***** Information
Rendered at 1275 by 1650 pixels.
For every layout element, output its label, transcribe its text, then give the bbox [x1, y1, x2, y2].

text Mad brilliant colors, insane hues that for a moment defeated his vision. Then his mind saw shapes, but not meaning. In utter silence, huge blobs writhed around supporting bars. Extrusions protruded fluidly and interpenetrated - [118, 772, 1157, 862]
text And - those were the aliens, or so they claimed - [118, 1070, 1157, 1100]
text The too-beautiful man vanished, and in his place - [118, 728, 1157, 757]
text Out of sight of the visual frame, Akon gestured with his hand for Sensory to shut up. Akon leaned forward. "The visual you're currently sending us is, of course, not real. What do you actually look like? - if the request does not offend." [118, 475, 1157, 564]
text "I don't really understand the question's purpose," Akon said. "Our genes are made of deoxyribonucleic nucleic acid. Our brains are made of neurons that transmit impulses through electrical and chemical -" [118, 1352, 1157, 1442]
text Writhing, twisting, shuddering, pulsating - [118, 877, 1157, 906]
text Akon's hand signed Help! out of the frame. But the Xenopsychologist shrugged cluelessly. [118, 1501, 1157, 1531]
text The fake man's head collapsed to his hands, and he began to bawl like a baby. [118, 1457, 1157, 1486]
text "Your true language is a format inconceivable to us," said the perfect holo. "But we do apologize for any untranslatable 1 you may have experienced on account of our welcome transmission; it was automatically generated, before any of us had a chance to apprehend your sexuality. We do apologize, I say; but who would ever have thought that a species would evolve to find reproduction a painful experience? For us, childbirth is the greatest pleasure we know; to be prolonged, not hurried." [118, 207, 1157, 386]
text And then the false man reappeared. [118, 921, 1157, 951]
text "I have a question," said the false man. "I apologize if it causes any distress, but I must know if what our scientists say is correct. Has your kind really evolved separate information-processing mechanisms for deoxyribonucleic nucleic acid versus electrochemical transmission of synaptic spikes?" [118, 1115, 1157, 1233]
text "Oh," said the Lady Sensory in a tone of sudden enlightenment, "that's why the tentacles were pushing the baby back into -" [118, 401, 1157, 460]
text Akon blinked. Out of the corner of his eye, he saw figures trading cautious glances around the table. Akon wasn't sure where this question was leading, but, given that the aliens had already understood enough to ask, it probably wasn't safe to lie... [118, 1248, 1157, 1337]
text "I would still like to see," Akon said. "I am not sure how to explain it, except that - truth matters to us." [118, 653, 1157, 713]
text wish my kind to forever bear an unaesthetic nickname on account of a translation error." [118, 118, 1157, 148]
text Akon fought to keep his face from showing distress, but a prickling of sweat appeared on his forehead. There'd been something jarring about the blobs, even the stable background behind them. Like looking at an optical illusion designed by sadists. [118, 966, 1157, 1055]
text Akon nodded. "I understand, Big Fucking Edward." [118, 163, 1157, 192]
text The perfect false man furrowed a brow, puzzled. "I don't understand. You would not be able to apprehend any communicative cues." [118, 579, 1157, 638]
**********
***** Information
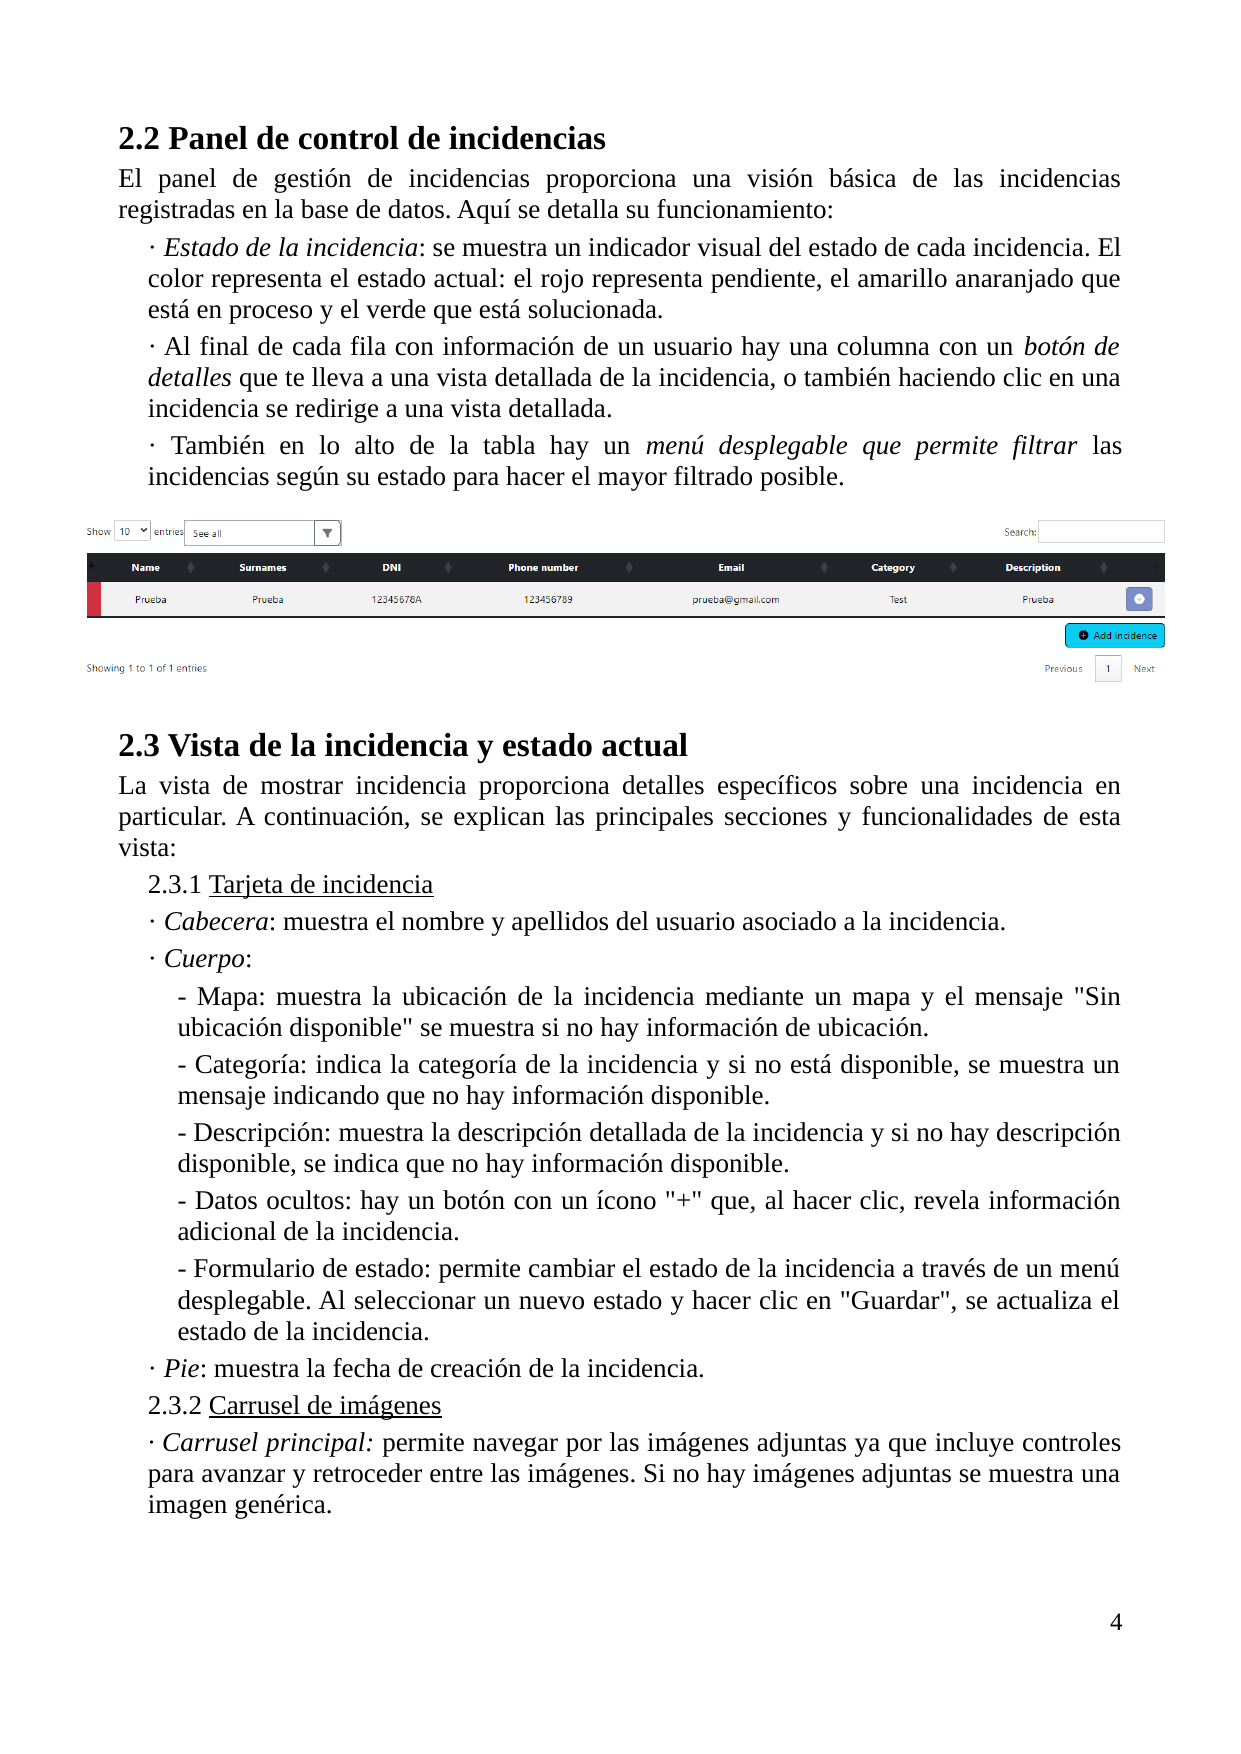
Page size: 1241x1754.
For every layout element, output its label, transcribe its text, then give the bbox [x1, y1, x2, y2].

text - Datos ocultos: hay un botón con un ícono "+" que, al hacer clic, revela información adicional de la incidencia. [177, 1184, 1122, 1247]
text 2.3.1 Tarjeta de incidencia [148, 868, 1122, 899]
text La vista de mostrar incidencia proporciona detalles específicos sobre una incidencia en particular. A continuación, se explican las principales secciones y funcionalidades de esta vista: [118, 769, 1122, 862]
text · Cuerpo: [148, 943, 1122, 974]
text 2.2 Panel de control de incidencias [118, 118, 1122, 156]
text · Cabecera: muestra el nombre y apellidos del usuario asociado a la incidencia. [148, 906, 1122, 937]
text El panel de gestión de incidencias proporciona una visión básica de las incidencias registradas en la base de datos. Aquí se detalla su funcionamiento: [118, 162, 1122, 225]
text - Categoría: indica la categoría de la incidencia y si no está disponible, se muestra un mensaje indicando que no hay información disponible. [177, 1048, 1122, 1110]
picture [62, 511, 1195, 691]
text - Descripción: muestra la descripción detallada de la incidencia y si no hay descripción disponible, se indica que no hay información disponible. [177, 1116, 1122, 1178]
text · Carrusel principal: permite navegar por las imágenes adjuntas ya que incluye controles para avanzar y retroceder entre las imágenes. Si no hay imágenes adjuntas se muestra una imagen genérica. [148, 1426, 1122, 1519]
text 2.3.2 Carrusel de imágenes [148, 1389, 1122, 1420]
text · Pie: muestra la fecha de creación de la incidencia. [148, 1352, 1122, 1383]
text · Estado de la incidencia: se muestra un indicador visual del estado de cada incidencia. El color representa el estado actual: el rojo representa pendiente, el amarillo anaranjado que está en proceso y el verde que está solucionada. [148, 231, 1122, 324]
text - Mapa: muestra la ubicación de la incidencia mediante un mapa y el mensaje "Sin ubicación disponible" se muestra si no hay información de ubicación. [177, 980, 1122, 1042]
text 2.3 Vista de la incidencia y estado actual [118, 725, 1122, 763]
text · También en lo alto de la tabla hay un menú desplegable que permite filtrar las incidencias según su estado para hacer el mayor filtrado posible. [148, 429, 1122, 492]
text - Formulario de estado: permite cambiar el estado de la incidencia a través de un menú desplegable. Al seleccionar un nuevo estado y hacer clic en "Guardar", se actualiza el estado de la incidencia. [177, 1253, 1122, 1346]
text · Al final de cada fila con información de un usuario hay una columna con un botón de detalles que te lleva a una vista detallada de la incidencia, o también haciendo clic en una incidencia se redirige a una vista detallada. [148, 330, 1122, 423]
**********
***** Information
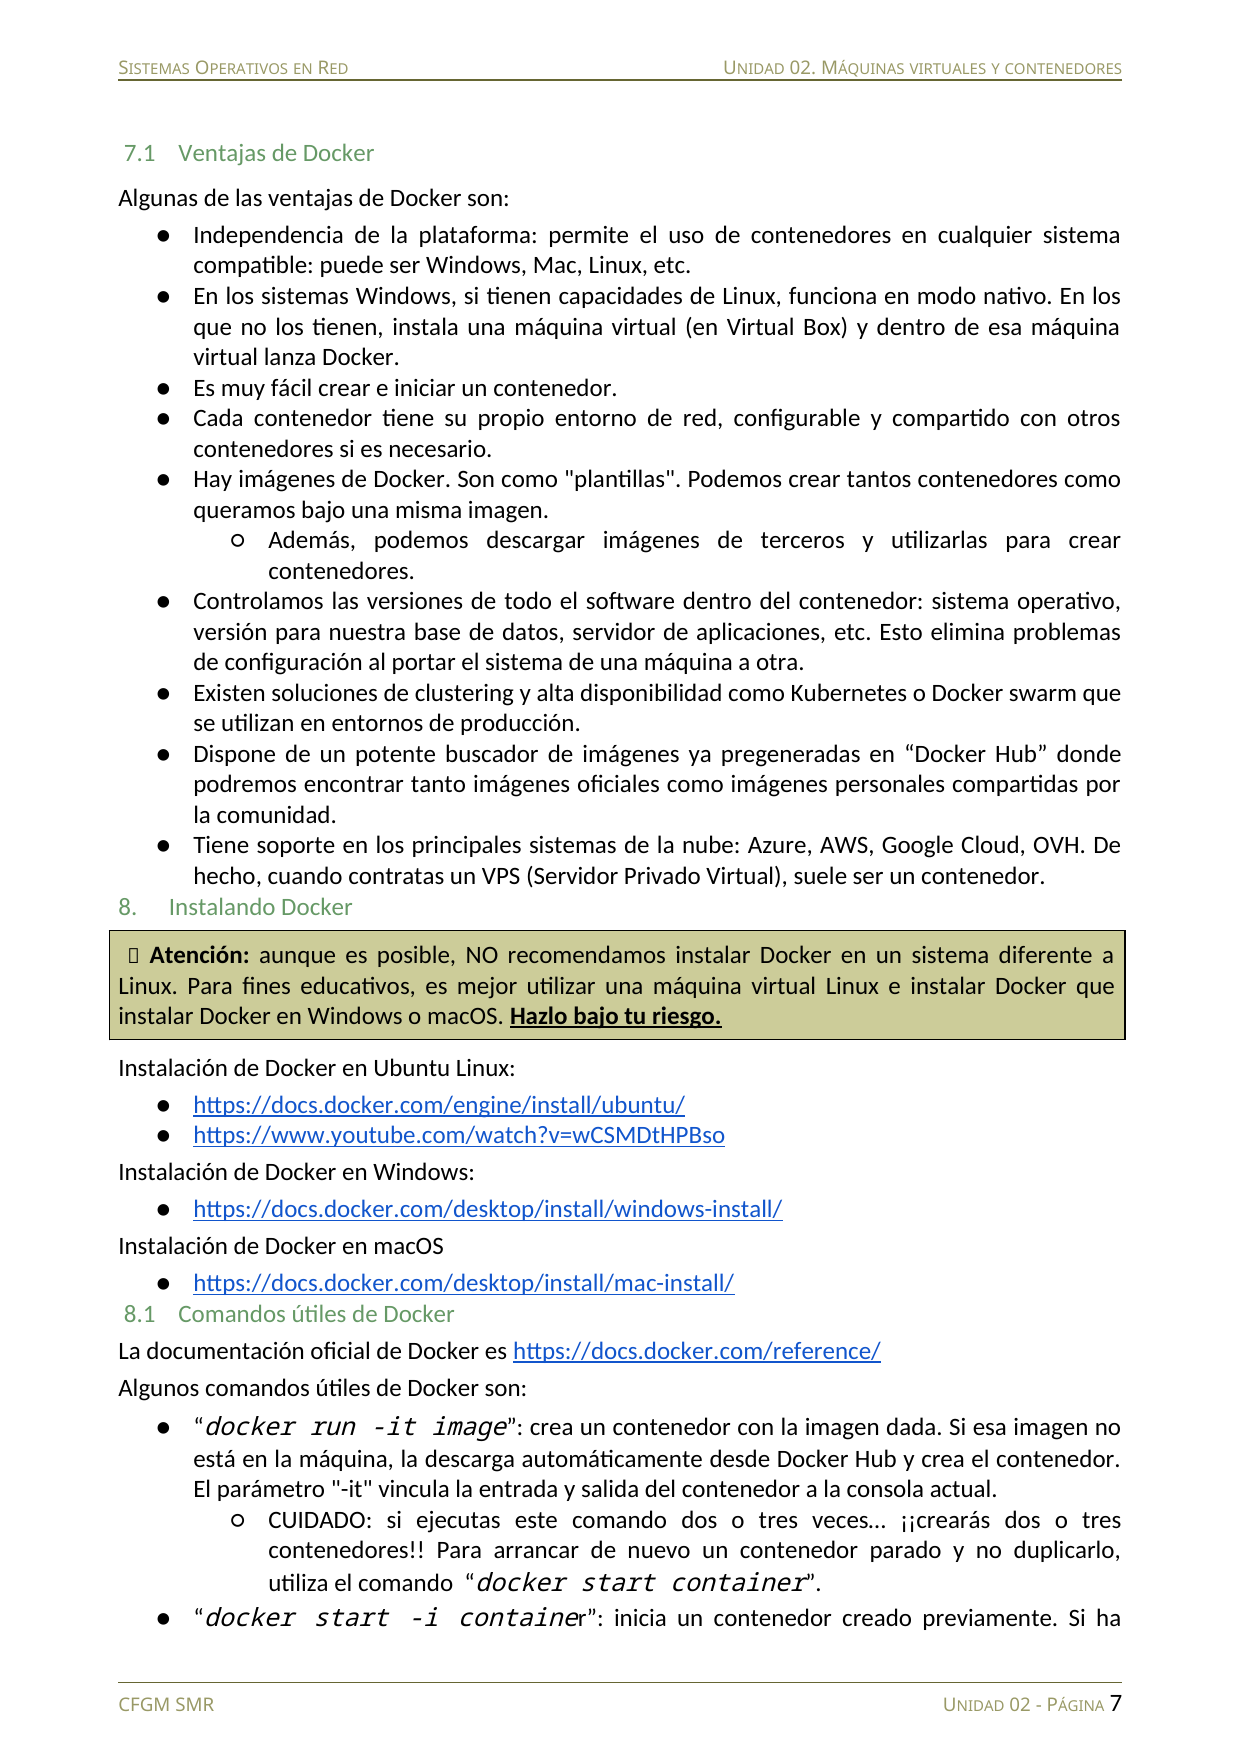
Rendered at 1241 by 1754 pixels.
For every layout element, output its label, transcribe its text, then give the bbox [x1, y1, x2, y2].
**********
### [Problem]
What lines of the material above contain "Rendered"? Return each of them.

### [Written solution]
Rendered at 1275 by 1650 pixels.
Rendered at 1241 by 1754 pixels.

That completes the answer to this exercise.